Walking into that barn for the first time in decades was nothing short of sacred. The moment I opened the doors, time collapsed. The scent of hay met me first—earthy and sweet, like the inhale of a memory. Then came the smell of leather—rich, worn, sun-warmed tack that whispered of a thousand rides before mine. The air was cool and still, the kind of stillness that only exists where large, gentle animals live.

The horses turned toward me one by one. Not with excitement, but with presence. The kind that stops you in your tracks. Their eyes were soft and knowing, their breath slow and steady. One leaned into me, offering a soft nuzzle—a “horse kiss,” as I’ve always called it—her warm muzzle pressing gently to my cheek like she had been waiting for me too.

I reached out to stroke her neck, whispered to her without thinking. I loved on her, and she responded—not with performance, but with quiet welcome. The others came forward too. Curious. Calm. Connected.

By the time I climbed into the saddle, something inside me had already shifted. I wasn’t trying to be present. I was present. My breath deepened. My thoughts fell away. My nervous system didn’t need convincing. It simply said: There you are.

It was like plugging a lamp back into its source.

My body remembered this rhythm. 
My soul remembered this home.

And here’s what I want to say, especially in a season when everything tells you to do more, be more, give more: healing doesn’t always arrive through intensity. Sometimes it comes through a moment of safety so profound, your body can finally let go.

What followed in the days after that reconnection with these beautiful beings surprised me—not because it came, but because of how gently it did. A memory surfaced. I was maybe six or seven, tugging on my dad’s arm while he watched football. I wasn’t asking for much—just to be seen. To be chosen in that small moment. He wasn’t cruel. He just didn’t turn his focus to me.

It wasn’t a flood of grief that rose. It was a soft ache—something that had waited a very long time to be acknowledged. And because I had already reconnected with joy and safety, there was now room for it. The memory didn’t overwhelm me. It moved through me.

Greg was with me. He didn’t offer solutions. But what he did offer was his presence—attuned, patient, steady. And later that evening, we laughed. Deep, silly, belly laughter that made us both feel like kids again. And in that laughter, she arrived—the little girl who once waited to be seen.

But this time, she wasn’t outside the moment. She was the moment. Fully with me. Fully alive. Fully home.

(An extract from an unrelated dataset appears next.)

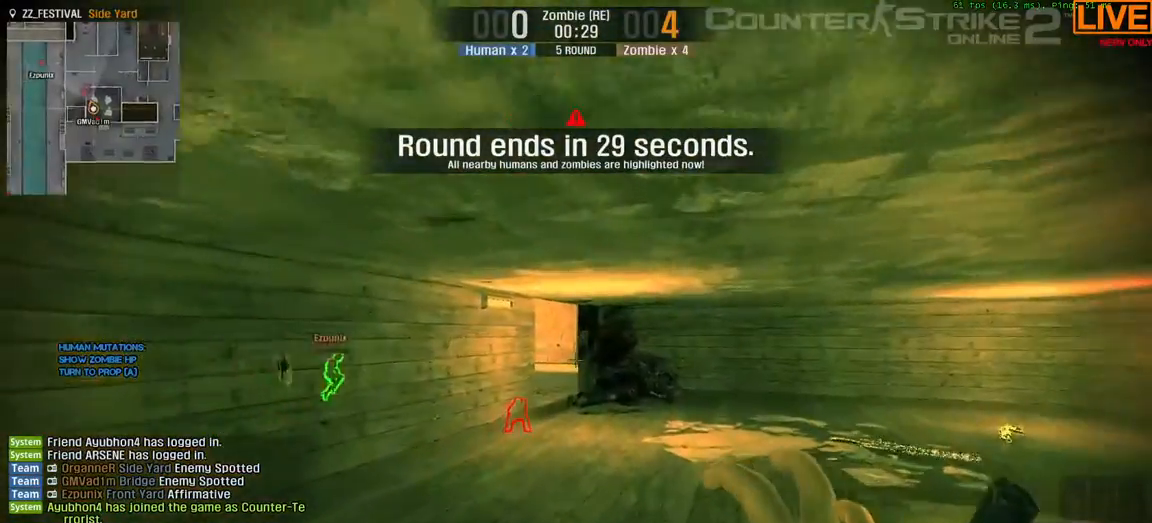
Gameplay with keyboard; each line is a JSON object with the keys held at the frame after it. "events" lists presses ("down") and releases ("up") of ".", "/", "0", "1", "2", "3", "4", "5", "6", "7", "8", "9", "a", "alt_l", "b", "backslash", "backspace", "c", "caps_lock", "comma", "ctrl", "d", "down", "equals", "escape", "f1", "f10", "f11", "f12", "f2", "f3", "f4", "f5", "f6", "f7", "f8", "f9", "g", "h", "i", "j", "k", "l", "lbracket", "left", "m", "minus", "n", "num0", "num1", "num2", "num3", "num4", "num5", "num6", "num7", "num8", "num9", "o", "p", "q", "quote", "r", "rbracket", "return", "right", "s", "semicolon", "shift_l", "shift_r", "space", "super", "t", "tab", "tilde", "u", "up", "v", "w", "x", "y" and "z" between this image and that frame as [ms after this image, input, new state], when the widget could be followed in between. No other keys are recorded. Mouse input is not recorded. Not read: alt_r e f.
{"keys": ["d", "w"], "events": [[367, "d", "down"]]}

That is what integration can feel like. Not always dramatic. Not always hard. Sometimes it giggles. It exhales. It finds you in a barn, or at the edge of a field, or barefoot in your backyard, looking into the light-filled sky.

It finds you when you remember joy.

Biologically, it all makes sense. When we reconnect with safety and pleasure, our parasympathetic nervous system activates. The brain and gut communicate clearly. Inflammation lowers. Emotional memories rise, not to haunt us, but to be witnessed and woven back into wholeness.

The body doesn’t just heal through deep shadow work. It heals through deep welcome, love, play, and joy.

So this season, before you fill your schedule, ask yourself:

What joy have I tucked away for later?
What softness is my body quietly asking for?
What part of me is waiting to come home?

You don’t need another strategy right now. You need space.
You don’t need to go deeper. You may need to go gentler.

Light the candle. Step outside barefoot. Let the laughter rise without explanation. Wrap your arms around a horse’s neck if one shows up for you. Or maybe just wrap your arms around the part of you that’s been waiting the longest.

Because healing often finds us not through striving, but through surrender.

Not through pushing, but through presence.

And not in the noise—but in the stillness we dare to make room for.